Sin comes from a seed, and all that comes from it is within sin, but where does the seed originate? Where is the beginning of sin, is it the action? Is in the thought? The intention? The underlying emotion? Which comes first? I think that in debating sin, we should try to think about its origin. When we think about that then we can think about what avoids sin. I'm pretty sure that if we grasp unconditional love, in our likeness to God (made in God's image); that is the 'holy' place from where sin cannot occur.
Do you all agree that there is no such thing as a holy sinner? Or a slightly holy or a mostly holy, sinner? Holy and sinner are contradictions.
And if the whole meaning of reading the bible, or following Jesus, or glorifying God, is to align ourselves with Spirit (walk with the spirit), then isn't the whole meaning that we should try to align ourselves with holiness?
Jesus was born of pure holiness. We were all born into sin. But Jesus is the way, the life, and the truth of alignment to Spirit and therefore alignment and communication with God.
We all have our moments don't we? I'm sure everyone has experienced it, where suddenly you are free from the place of self-judgement and therefore outer-judgement. A place of peace within, no anger, no disharmony, no struggle, 'no burdens', love for all. In our image we see the image of others - but it is not the image of God we see.
The image of God is visible when we have overcome our self-image, and it is our self-image which is at the very heart of our dialog and our interactions. This is why you can tell a lot about a person, by how they are with those who 'push their buttons'. Often when someone's buttons are pushed, what comes out of them is a hurt self-image, beliefs which they feel have been attacked (or someone is making them hold on to or question). And in their response to the people who push their buttons, you may see spurious judgement, and self-righteousness, 'you're wrong I'm right'. And in those words, those people are telling you all about themselves, their self image.
If love in its purest form, unconditional love, is the seed, I don't believe any sin can occur from it.
When we involve self-image, we involve self-identity, and we identify with others as selves, separate people, separate identities.
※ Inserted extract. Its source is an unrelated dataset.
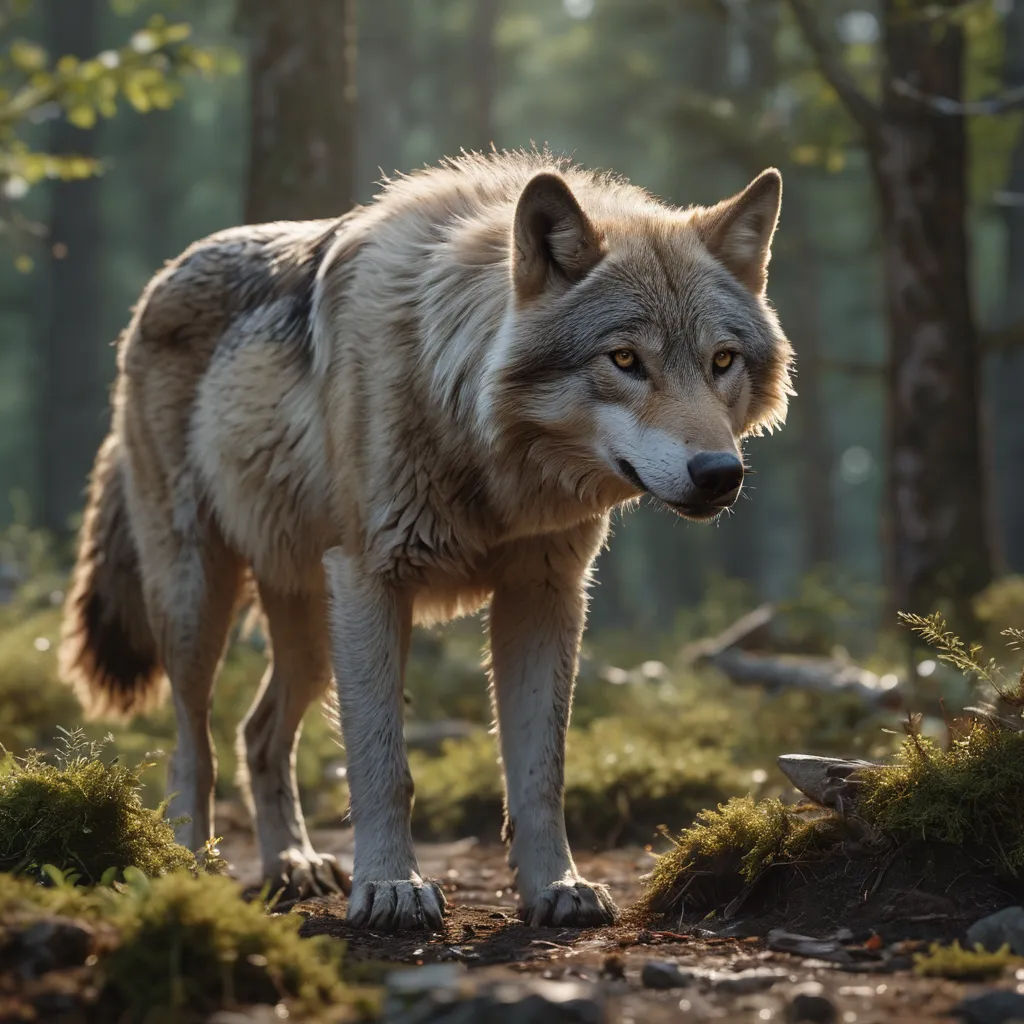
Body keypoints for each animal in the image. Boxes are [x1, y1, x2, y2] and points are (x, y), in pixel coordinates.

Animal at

But love see us all as one, because, that is how God see's us. We are all God's children, even if we have a hugely damaged self-image, or have turned that damage (as a way of coping) into self-righteousness which is self-denial.
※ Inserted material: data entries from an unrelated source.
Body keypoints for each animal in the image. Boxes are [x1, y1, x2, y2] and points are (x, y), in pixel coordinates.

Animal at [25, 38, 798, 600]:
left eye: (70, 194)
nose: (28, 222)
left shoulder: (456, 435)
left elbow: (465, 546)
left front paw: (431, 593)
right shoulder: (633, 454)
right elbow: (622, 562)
It is not about whether God loves us, because God loves us all the same. God doesn't put levels on love (therefore conditional), love is God's constant, it is a constant. It is about whether we allow God to love us. If we allow God to love us, then we will also love ourselves, and in loving ourselves we will love our neighbours. Jesus said love your neighbours 'as you love yourself', and the reason people don't particularly love their neighbours easily, is because they don't particularly love themselves easily. And the reason they do not love themselves easily, is because they do not easily allow God to love them 'completely'. But in our lack of that, from thinking we are bad because we have sinned (and it is always 'have' sinned, unless you are sinning right now, right?), we become an open vessel for sin, because, it is God's pure love for us which saves us from sin through the holy spirit.
I'm not looking for anyone to take apart what I said and tell me where it is wrong. These are just my thoughts in the moment.
If there is anything to take away from anything anyone says, take the good. Comment on the good. Exaggerate focus on the good. Whether someone is half erroneous in what they say, again, focus on the good, so that they know that is worth talking about more than what might be erroneous.
Do not take people away from God, by taking them away from the good that they say, or turning their words into something they didn't mean. Glorify the good in others, for that is the loving kind humble thing to do, which is more alike to Christ, the way the truth and the life of being.